Many people are surprised to learn that a medical diagnosis does not always explain why something is happening. Often, it simply describes what is being observed.
ADHD is a clear example of this problem.
A group of behaviors - difficulty sustaining attention, impulsivity, restlessness, emotional reactivity - are observed together. These behaviors are then given a name. Once named, that label is treated as the cause of the very symptoms it was created to describe. Attention problems are explained by ADHD, even though ADHD itself is defined by attention problems.
This is circular reasoning, and it quietly shapes how patients understand themselves.
The “disease delusion”
This term was introduced in Jeffrey Bland’s 2014 book The Disease Delusion, a book that challenges the way modern medicine often turns symptom patterns into standalone diseases. The concern is not that symptoms aren’t real - they are. The concern is that naming a pattern can prematurely end the search for cause.
When a descriptive label replaces curiosity, the diagnosis becomes a stopping point instead of a starting point.
A question that changed how I think about ADHD
Years ago, while calling in a prescription for an amphetamine-based medication, a pharmacist paused and asked, “Why is everyone on amphetamines these days?”
It was an honest question. Amphetamines are powerful nervous system stimulants. We now prescribe them broadly to children and adults so they can focus, regulate emotions, and function day to day.
Human neurobiology has not changed dramatically in one generation. When a growing percentage of people require stimulant medication just to meet baseline expectations, it makes sense to ask what pressures are shaping the nervous system in this direction.
ADHD as a common downstream pattern
In patients with chronic illness, attention problems often arise alongside other physiologic stressors. These may include chronic infection, immune activation that does not resolve, disrupted sleep, nutrient depletion, gut dysregulation, autonomic instability, or toxic exposure.
Within the IACIRS framework - infection-associated chronic inflammatory response syndrome - this pattern is predictable.
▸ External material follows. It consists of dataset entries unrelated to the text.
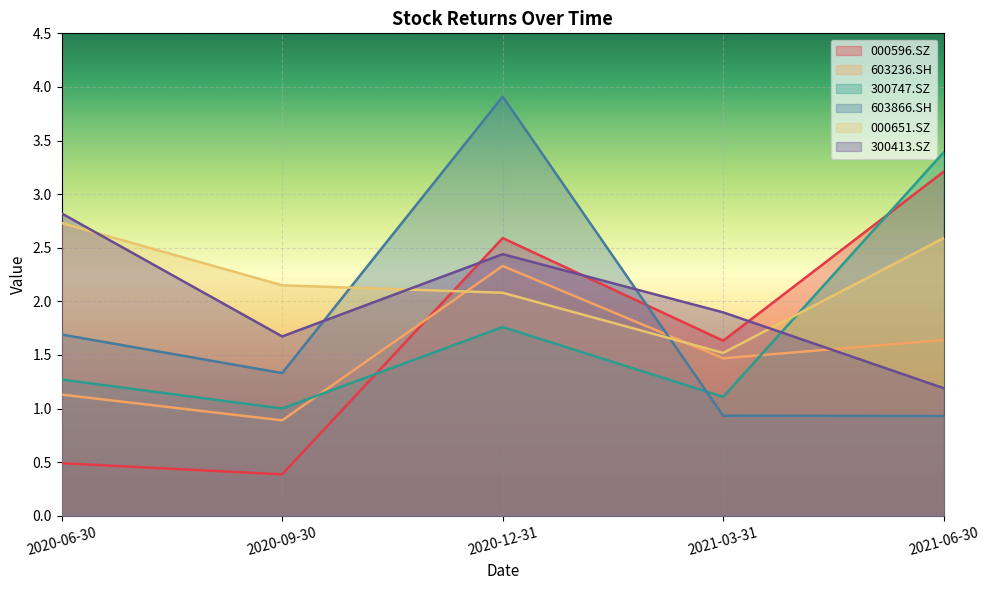

Which has a higher value, 2020-09-30 or 2021-03-31?

2021-03-31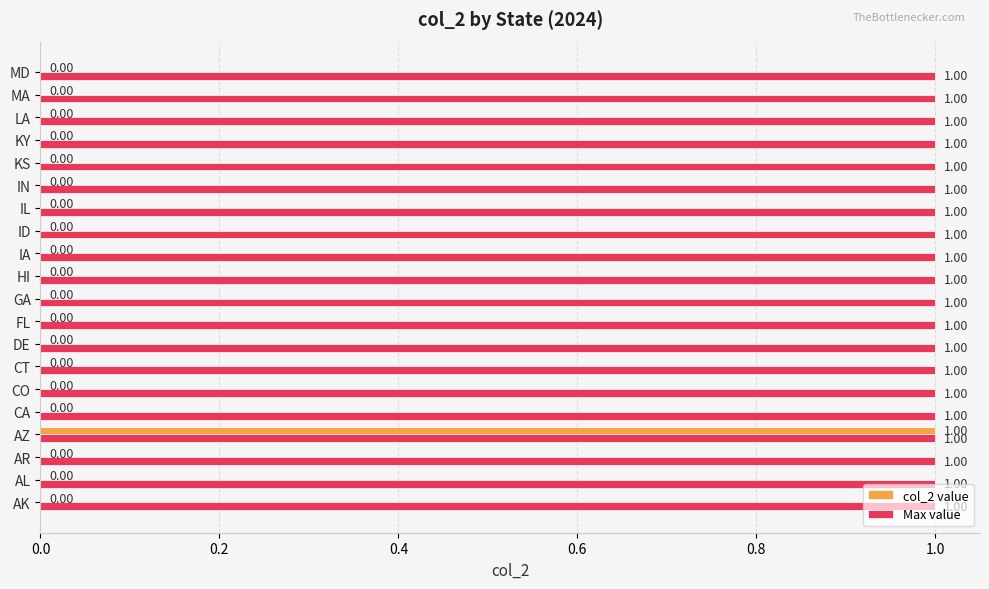

What are all the series names shown in the legend?

col_2 value, Max value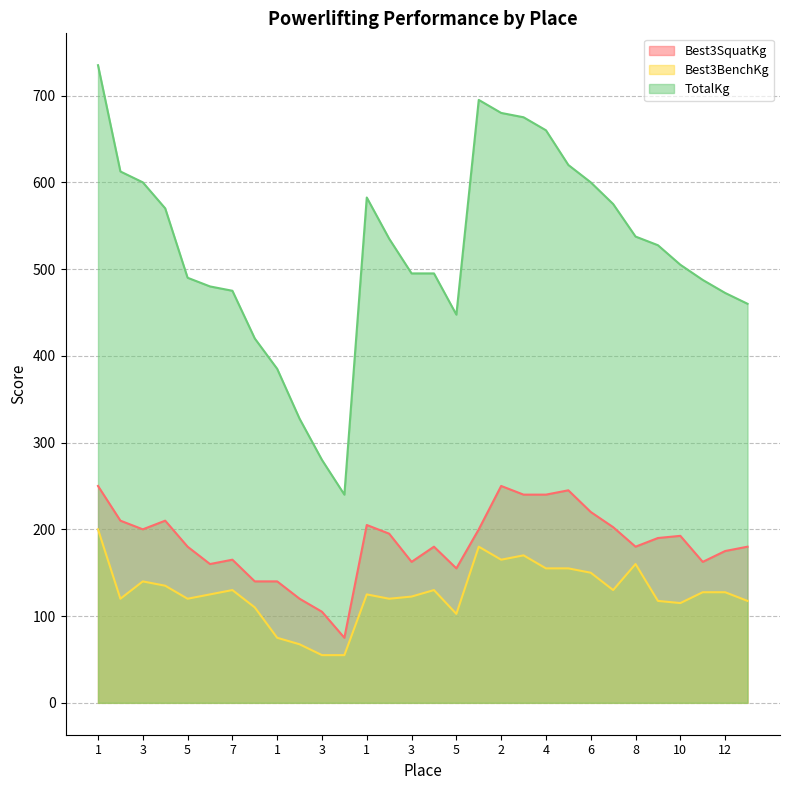

How many lines are shown in the chart?

3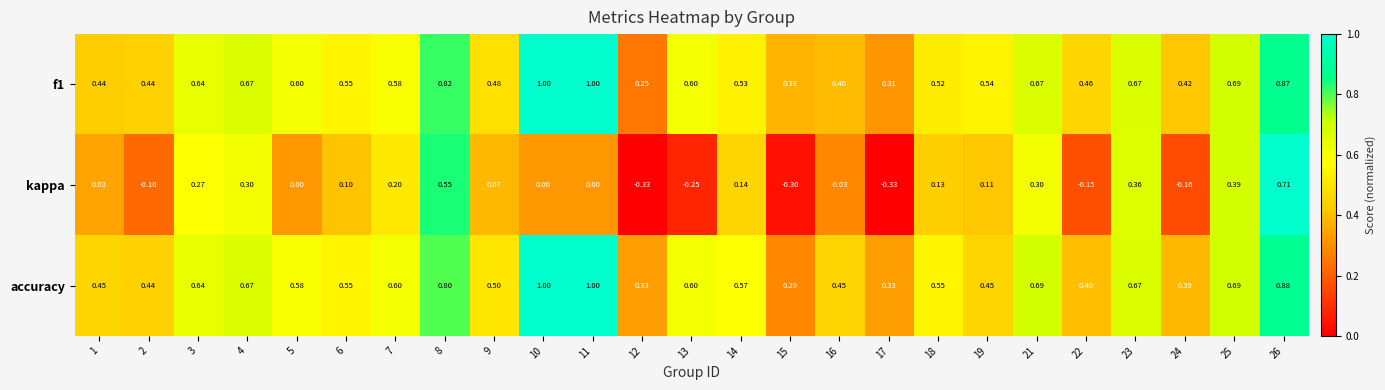

Which series changed the most between 13 and 26?

kappa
When the immune system remains chronically activated, the brain adapts. Energy is conserved. Regulatory bandwidth narrows. Executive function becomes inconsistent.
The behaviors fit ADHD criteria, but the driver lies upstream.
Why stimulant medications can help - and why they often fall short
Stimulant medications increase dopamine and norepinephrine signaling. This can improve focus and impulse control, sometimes dramatically. For many patients, this support is meaningful, especially early on.
What these medications do not do is explain why the brain needed pharmacologic stimulation in the first place. When inflammation, sleep disruption, folate or iron abnormalities, gut-driven immune signaling, or chronic infection remain active, medication compensates for an ongoing problem rather than resolving it.
This helps explain why side effects, tolerance, emotional flattening, sleep disturbance, and difficulty tapering are so common. The nervous system is still under load.
What I see when root causes are addressed
This is where circular reasoning begins to unravel.
I have worked with many patients who initially met criteria for ADHD and later found they no longer needed stimulant medication once key drivers were identified and treated. The pathways were different.
One patient had evidence of impaired cerebral folate availability. After starting folinic acid, which bypasses common folate transport and conversion barriers, attention and emotional regulation improved steadily. Over time, stimulant medication was reduced and eventually stopped.
(That physiology is explored in more depth here:
https://www.restorativemedcenter.com/blogs/folinic-acid-the-unsung-hero-for-iacirs-recovery)
Another patient’s attention improved as Candida overgrowth was addressed and gut-driven immune activation settled.
In a different case, significant ADHD symptoms softened only after Bartonella was identified and treated. Cognitive noise and internal restlessness improved in parallel with infectious burden.
These patients did not share a single cause. What they shared was a symptom pattern that made sense once the underlying physiology was uncovered.
Many pathways, one familiar label
There is no single root cause for ADHD-type symptoms. Nutrient handling, immune signaling, gut ecology, infections, sleep quality, and stress physiology can all converge on the same outward presentation.
When we stop at the diagnostic label, those pathways remain hidden. When we look upstream, they become addressable.
A more useful place to begin
Rather than asking whether someone meets criteria for ADHD, I find it more helpful to explore questions like:
- When did attention problems begin?
- What else was happening in the body at that time?
- Do symptoms fluctuate with sleep, illness, inflammation, or treatment?
- What improves attention indirectly?
These questions almost always reveal a story. That story matters more than the label.
Stepping out of the loop
ADHD describes a pattern. It does not explain why that pattern developed. When we treat the description as the cause, we stay stuck in a loop. When we ask what is driving the nervous system into this state, we open the door to real change.
For many patients, attention problems are not a permanent trait or a fixed identity. They are a reflection of physiology under strain. As that strain eases, attention often follows.
That shift - from naming symptoms to understanding causes - is when real healing begins.